Gather every line in the records below that contains the string "фото", matching case exactly, and list those lines.

Records supplied Block Start

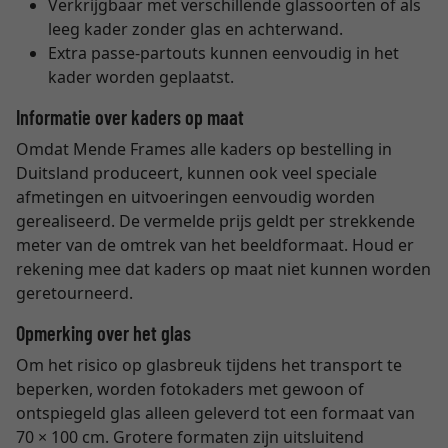
Verkrijgbaar met verschillende glassoorten of als
leeg kader zonder glas en achterwand.
Extra passe-partouts kunnen eenvoudig in het
kader worden geplaatst.
Informatie over kaders op maat
Omdat Mende Frames alle kaders op bestelling in
Duitsland produceert, kunnen ook veel speciale
afmetingen en uitvoeringen eenvoudig worden
gerealiseerd. De vermelde prijs geldt per strekkende
meter van de omtrek van het beeldformaat. Houd er
rekening mee dat kaders op maat niet kunnen worden
geretourneerd.
Opmerking over het glas
Om het risico op glasbreuk tijdens het transport te
beperken, worden fotokaders met gewoon of
ontspiegeld glas alleen geleverd tot een formaat van
70 × 100 cm. Grotere formaten zijn uitsluitend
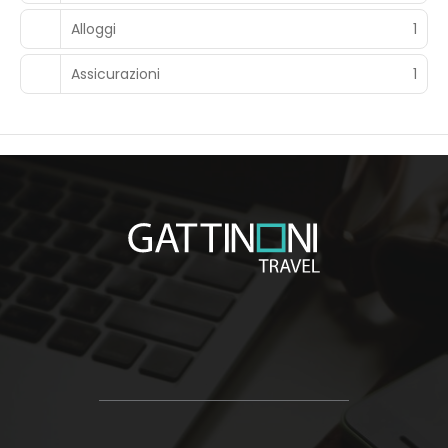
Alloggi
1
Assicurazioni
1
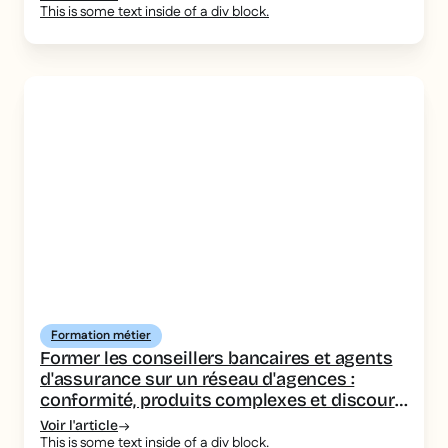
This is some text inside of a div block.
Formation métier
Former les conseillers bancaires et agents
d'assurance sur un réseau d'agences :
conformité, produits complexes et discours
homogène
Voir l'article
This is some text inside of a div block.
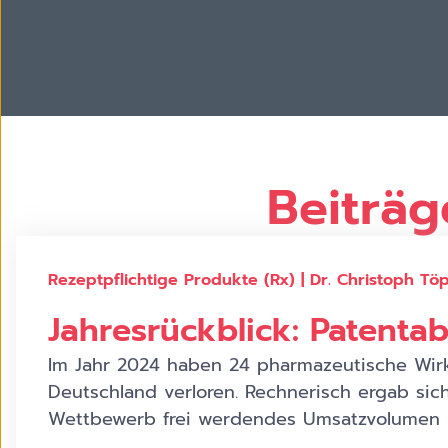
Beiträg
Rezeptpflichtige Produkte (Rx) | Dr. Christoph Tö
Jahresrückblick: Patenta
Im Jahr 2024 haben 24 pharmazeutische Wirks
Deutschland verloren. Rechnerisch ergab sic
Wettbewerb frei werdendes Umsatzvolumen vo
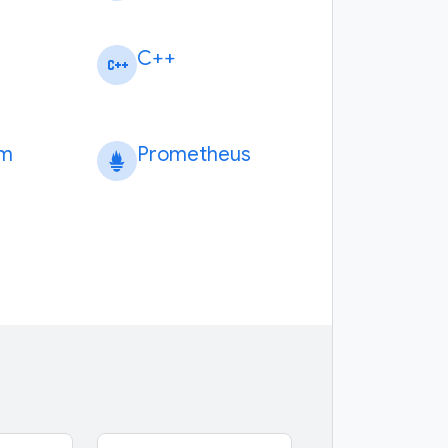
C++
rm
Prometheus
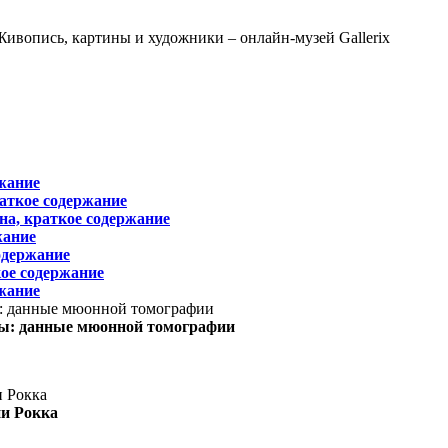
жание
раткое содержание
на, краткое содержание
жание
одержание
ое содержание
жание
ы: данные мюонной томографии
ни Рокка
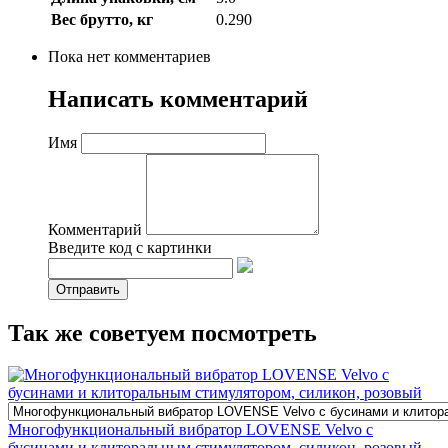
Вес брутто, кг
0.290
Пока нет комментариев
Написать комментарий
Имя
Комментарий
Введите код с картинки
Так же советуем посмотреть
Многофункциональный вибратор LOVENSE Velvo с
бусинами и клиторальным стимулятором, силикон, розовый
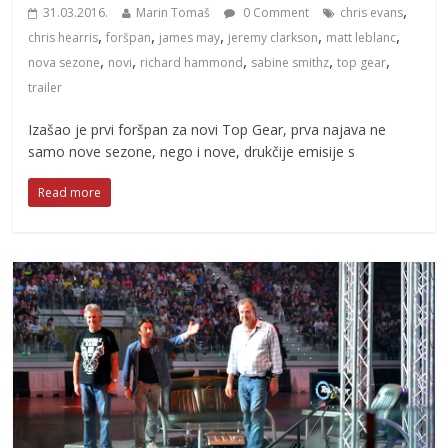
,
31.03.2016.
Marin Tomaš
0 Comment
chris evans
,
,
,
,
,
chris hearris
foršpan
james may
jeremy clarkson
matt leblanc
,
,
,
,
,
nova sezone
novi
richard hammond
sabine smithz
top gear
trailer
Izašao je prvi foršpan za novi Top Gear, prva najava ne
samo nove sezone, nego i nove, drukčije emisije s
Read more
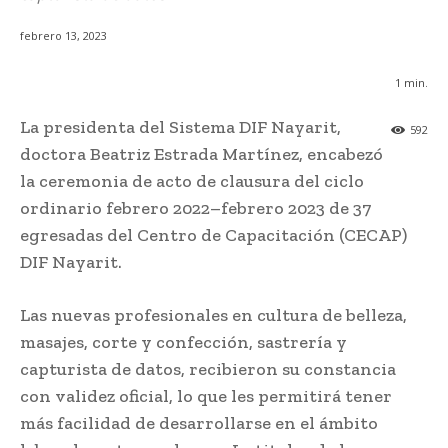
febrero 13, 2023
1
min.
La presidenta del Sistema DIF Nayarit,
592
doctora Beatriz Estrada Martínez, encabezó
la ceremonia de acto de clausura del ciclo
ordinario febrero 2022–febrero 2023 de 37
egresadas del Centro de Capacitación (CECAP)
DIF Nayarit.
Las nuevas profesionales en cultura de belleza,
masajes, corte y confección, sastrería y
capturista de datos, recibieron su constancia
con validez oficial, lo que les permitirá tener
más facilidad de desarrollarse en el ámbito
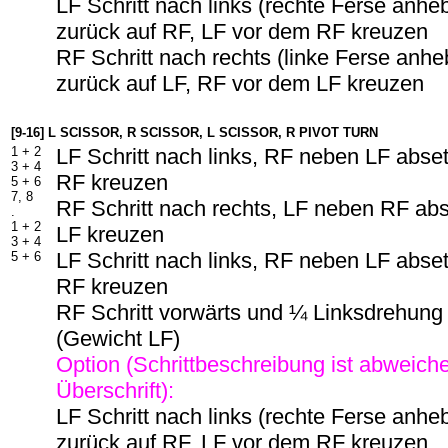
LF Schritt nach links (rechte Ferse anhe
zurück auf RF, LF vor dem RF kreuzen
RF Schritt nach rechts (linke Ferse anh
zurück auf LF, RF vor dem LF kreuzen
[9-16] L SCISSOR, R SCISSOR, L SCISSOR, R PIVOT TURN
1 + 2
LF Schritt nach links, RF neben LF abse
3 + 4
RF kreuzen
5 + 6
7, 8
RF Schritt nach rechts, LF neben RF ab
.
1 + 2
LF kreuzen
3 + 4
LF Schritt nach links, RF neben LF abse
5 + 6
RF kreuzen
RF Schritt vorwärts und ¼ Linksdrehung
(Gewicht LF)
Option (Schrittbeschreibung ist abweich
Überschrift):
LF Schritt nach links (rechte Ferse anhe
zurück auf RF, LF vor dem RF kreuzen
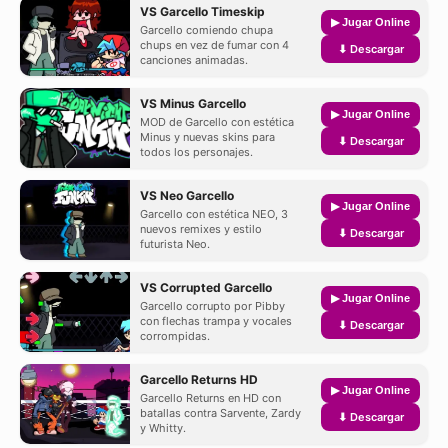
VS Garcello Timeskip
▶ Jugar Online
Garcello comiendo chupa
chups en vez de fumar con 4
⬇ Descargar
canciones animadas.
VS Minus Garcello
▶ Jugar Online
MOD de Garcello con estética
Minus y nuevas skins para
⬇ Descargar
todos los personajes.
VS Neo Garcello
▶ Jugar Online
Garcello con estética NEO, 3
nuevos remixes y estilo
⬇ Descargar
futurista Neo.
VS Corrupted Garcello
▶ Jugar Online
Garcello corrupto por Pibby
con flechas trampa y vocales
⬇ Descargar
corrompidas.
Garcello Returns HD
▶ Jugar Online
Garcello Returns en HD con
batallas contra Sarvente, Zardy
⬇ Descargar
y Whitty.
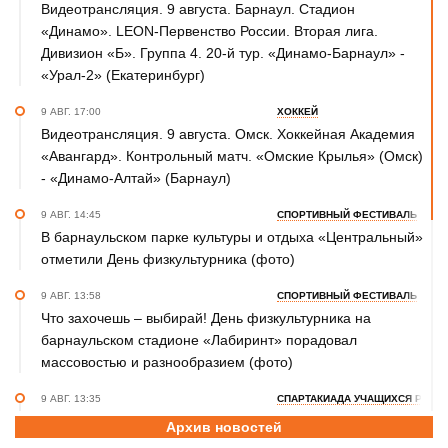
Видеотрансляция. 9 августа. Барнаул. Стадион
«Динамо». LEON-Первенство России. Вторая лига.
Дивизион «Б». Группа 4. 20-й тур. «Динамо-Барнаул» -
«Урал-2» (Екатеринбург)
9 АВГ. 17:00
ХОККЕЙ
Видеотрансляция. 9 августа. Омск. Хоккейная Академия
«Авангард». Контрольный матч. «Омские Крылья» (Омск)
- «Динамо-Алтай» (Барнаул)
9 АВГ. 14:45
СПОРТИВНЫЙ ФЕСТИВАЛЬ
В барнаульском парке культуры и отдыха «Центральный»
отметили День физкультурника (фото)
9 АВГ. 13:58
СПОРТИВНЫЙ ФЕСТИВАЛЬ
Что захочешь – выбирай! День физкультурника на
барнаульском стадионе «Лабиринт» порадовал
массовостью и разнообразием (фото)
9 АВГ. 13:35
СПАРТАКИАДА УЧАЩИХСЯ РОСС
Дзюдоист Матвей Чебавских из Краевой СШОР стал
Архив новостей
пятым в финальном турнире летней XIII Спартакиады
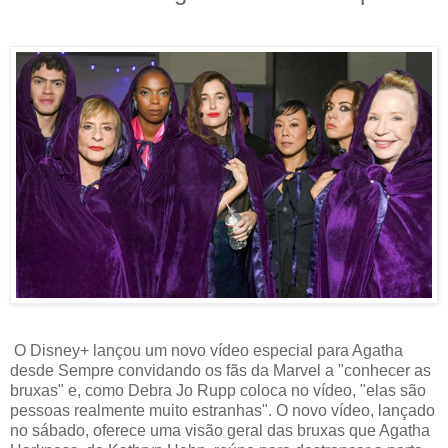
O Disney+ lançou um novo vídeo especial para Agatha
desde Sempre convidando os fãs da Marvel a "conhecer as
bruxas" e, como Debra Jo Rupp coloca no vídeo, "elas são
pessoas realmente muito estranhas". O novo vídeo, lançado
no sábado, oferece uma visão geral das bruxas que Agatha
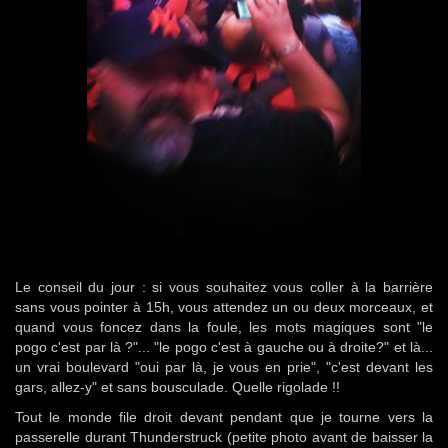
Le conseil du jour : si vous souhaitez vous coller à la barrière
sans vous pointer à 15h, vous attendez un ou deux morceaux, et
quand vous foncez dans la foule, les mots magiques sont "le
pogo c'est par là ?"... "le pogo c'est à gauche ou à droite?" et là...
un vrai boulevard "oui par là, je vous en prie", "c'est devant les
gars, allez-y" et sans bousculade. Quelle rigolade !!
Tout le monde file droit devant pendant que je tourne vers la
passerelle durant Thunderstruck (petite photo avant de baisser la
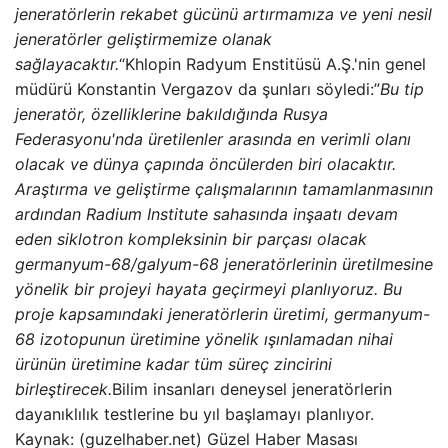
jeneratörlerin rekabet gücünü artırmamıza ve yeni nesil
jeneratörler geliştirmemize olanak
sağlayacaktır.
“Khlopin Radyum Enstitüsü A.Ş.'nin genel
müdürü Konstantin Vergazov da şunları söyledi:”
Bu tip
jeneratör, özelliklerine bakıldığında Rusya
Federasyonu'nda üretilenler arasında en verimli olanı
olacak ve dünya çapında öncülerden biri olacaktır.
Araştırma ve geliştirme çalışmalarının tamamlanmasının
ardından Radium Institute sahasında inşaatı devam
eden siklotron kompleksinin bir parçası olacak
germanyum-68/galyum-68 jeneratörlerinin üretilmesine
yönelik bir projeyi hayata geçirmeyi planlıyoruz. Bu
proje kapsamındaki jeneratörlerin üretimi, germanyum-
68 izotopunun üretimine yönelik ışınlamadan nihai
ürünün üretimine kadar tüm süreç zincirini
birleştirecek.
Bilim insanları deneysel jeneratörlerin
dayanıklılık testlerine bu yıl başlamayı planlıyor.
Kaynak: (guzelhaber.net) Güzel Haber Masası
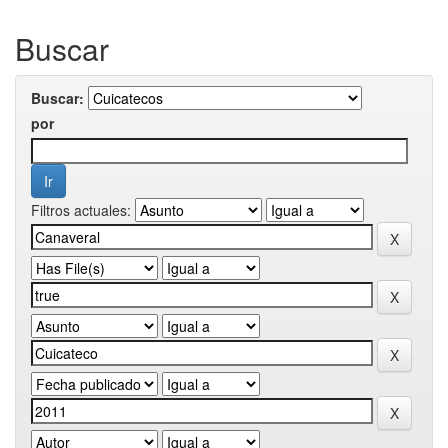
Buscar
Buscar:
por
Filtros actuales:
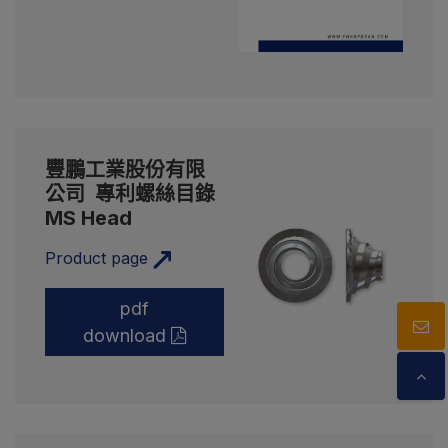
型錄下載
聯絡我們
豐鵬工業股份有限
公司 專利螺絲目錄
MS Head
Product page
pdf
download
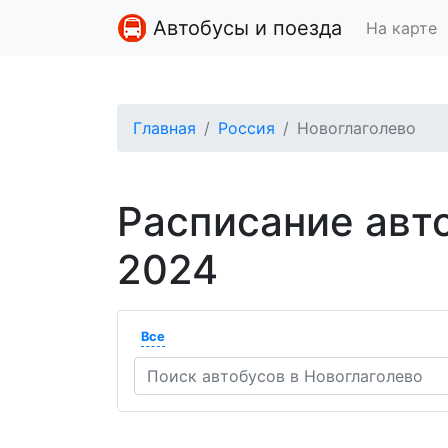
Автобусы и поезда
На карте
Главная
Россия
Новоглаголево
Расписание авт
2024
Все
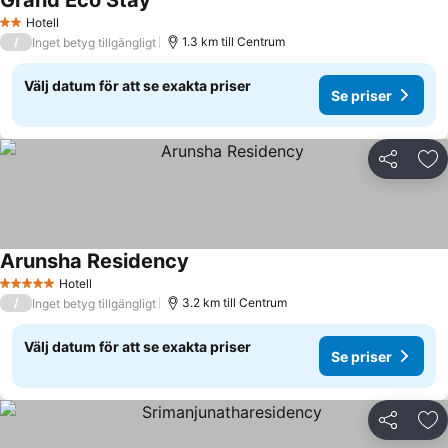
Grand Eco Stay
Se priser
Hotell
2 Stjärnor
/
1.3 km till Centrum
Inget betyg tillgängligt
Välj datum för att se exakta priser
Se priser
Dela
Läg
Arunsha Residency
Se priser
Hotell
5 Stjärnor
/
3.2 km till Centrum
Inget betyg tillgängligt
Välj datum för att se exakta priser
Se priser
Dela
Läg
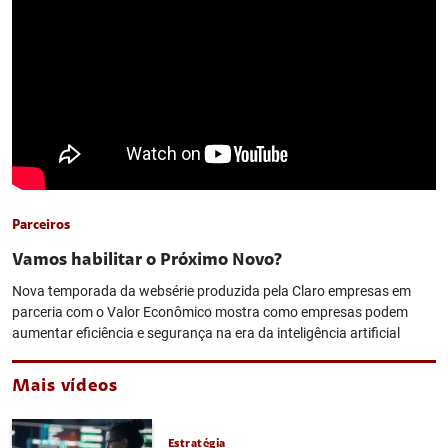
Parceiros
Vamos habilitar o Próximo Novo?
Nova temporada da websérie produzida pela Claro empresas em
parceria com o Valor Econômico mostra como empresas podem
aumentar eficiência e segurança na era da inteligência artificial
Mais vídeos
Estratégia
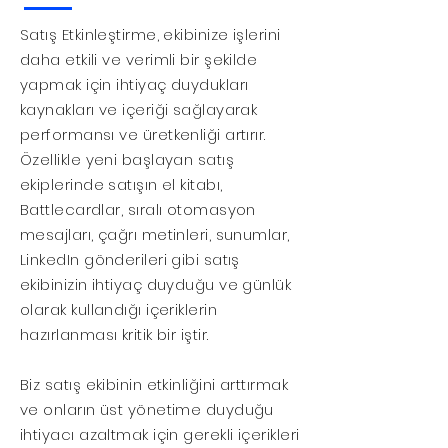
Satış Etkinleştirme, ekibinize işlerini
daha etkili ve verimli bir şekilde
yapmak için ihtiyaç duydukları
kaynakları ve içeriği sağlayarak
performansı ve üretkenliği artırır.
Özellikle yeni başlayan satış
ekiplerinde satışın el kitabı,
Battlecardlar, sıralı otomasyon
mesajları, çağrı metinleri, sunumlar,
LinkedIn gönderileri gibi satış
ekibinizin ihtiyaç duyduğu ve günlük
olarak kullandığı içeriklerin
hazırlanması kritik bir iştir.
Biz satış ekibinin etkinliğini arttırmak
ve onların üst yönetime duyduğu
ihtiyacı azaltmak için gerekli içerikleri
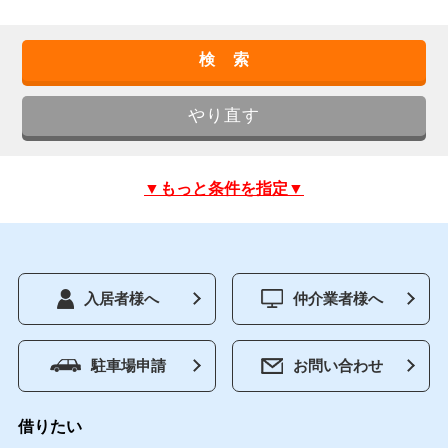
▼もっと条件を指定▼
入居者様へ
仲介業者様へ
駐車場申請
お問い合わせ
借りたい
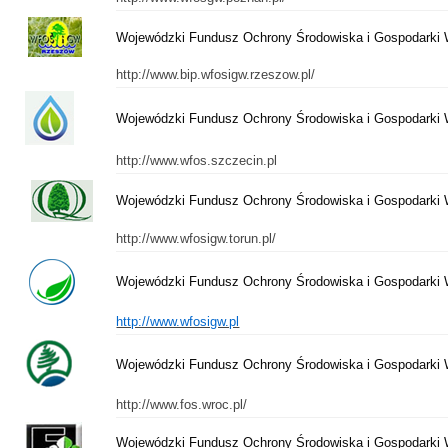
Wojewódzki Fundusz Ochrony Środowiska i Gospodarki
http://www.bip.wfosigw.rzeszow.pl/
Wojewódzki Fundusz Ochrony Środowiska i Gospodarki 
http://www.wfos.szczecin.pl
Wojewódzki Fundusz Ochrony Środowiska i Gospodarki 
http://www.wfosigw.torun.pl/
Wojewódzki Fundusz Ochrony Środowiska i Gospodarki
http://www.wfosigw.pl
Wojewódzki Fundusz Ochrony Środowiska i Gospodarki 
http://www.fos.wroc.pl/
Wojewódzki Fundusz Ochrony Środowiska i Gospodarki 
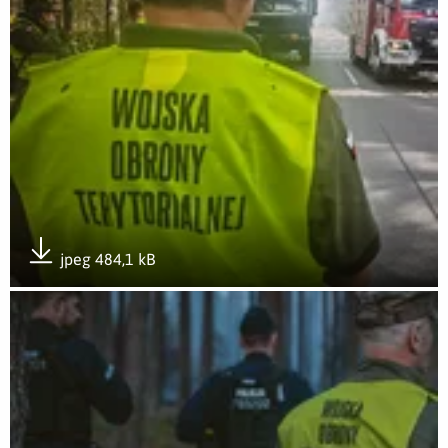
jpeg 484,1 kB
Pobierz załącznik
Otwórz załącznik 2LBOT - 10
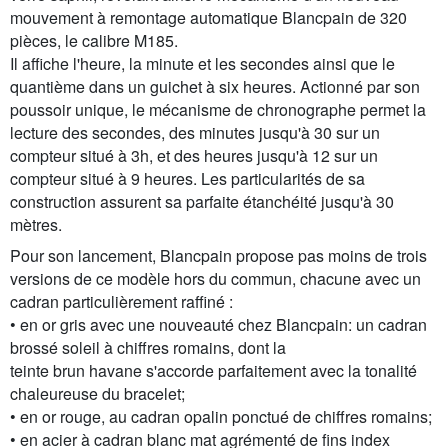
mouvement à remontage automatique Blancpain de 320
pièces, le calibre M185.
Il affiche l'heure, la minute et les secondes ainsi que le
quantième dans un guichet à six heures. Actionné par son
poussoir unique, le mécanisme de chronographe permet la
lecture des secondes, des minutes jusqu'à 30 sur un
compteur situé à 3h, et des heures jusqu'à 12 sur un
compteur situé à 9 heures. Les particularités de sa
construction assurent sa parfaite étanchéité jusqu'à 30
mètres.
Pour son lancement, Blancpain propose pas moins de trois
versions de ce modèle hors du commun, chacune avec un
cadran particulièrement raffiné :
• en or gris avec une nouveauté chez Blancpain: un cadran
brossé soleil à chiffres romains, dont la
teinte brun havane s'accorde parfaitement avec la tonalité
chaleureuse du bracelet;
• en or rouge, au cadran opalin ponctué de chiffres romains;
• en acier à cadran blanc mat agrémenté de fins index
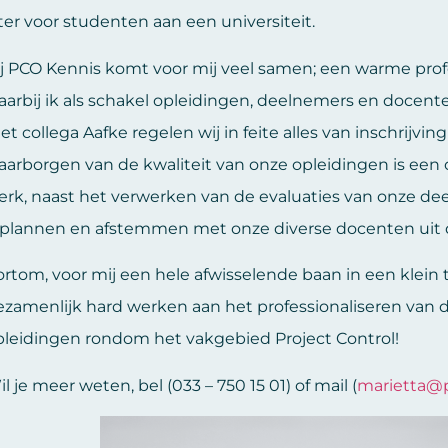
ter voor studenten aan een universiteit.
ij PCO Kennis komt voor mij veel samen; een warme pro
aarbij ik als schakel opleidingen, deelnemers en doce
t collega Aafke regelen wij in feite alles van inschrijvin
aarborgen van de kwaliteit van onze opleidingen is een
erk, naast het verwerken van de evaluaties van onze de
nplannen en afstemmen met onze diverse docenten uit d
ortom, voor mij een hele afwisselende baan in een klein
ezamenlijk hard werken aan het professionaliseren van
pleidingen rondom het vakgebied Project Control!
l je meer weten, bel (033 – 750 15 01) of mail (
marietta@p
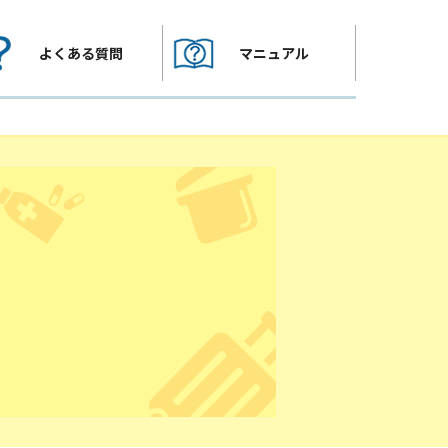
よくある質問
マニュアル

Records supplied Block End

**Result for this exercise:**
отметили День физкультурника (фото)
массовостью и разнообразием (фото)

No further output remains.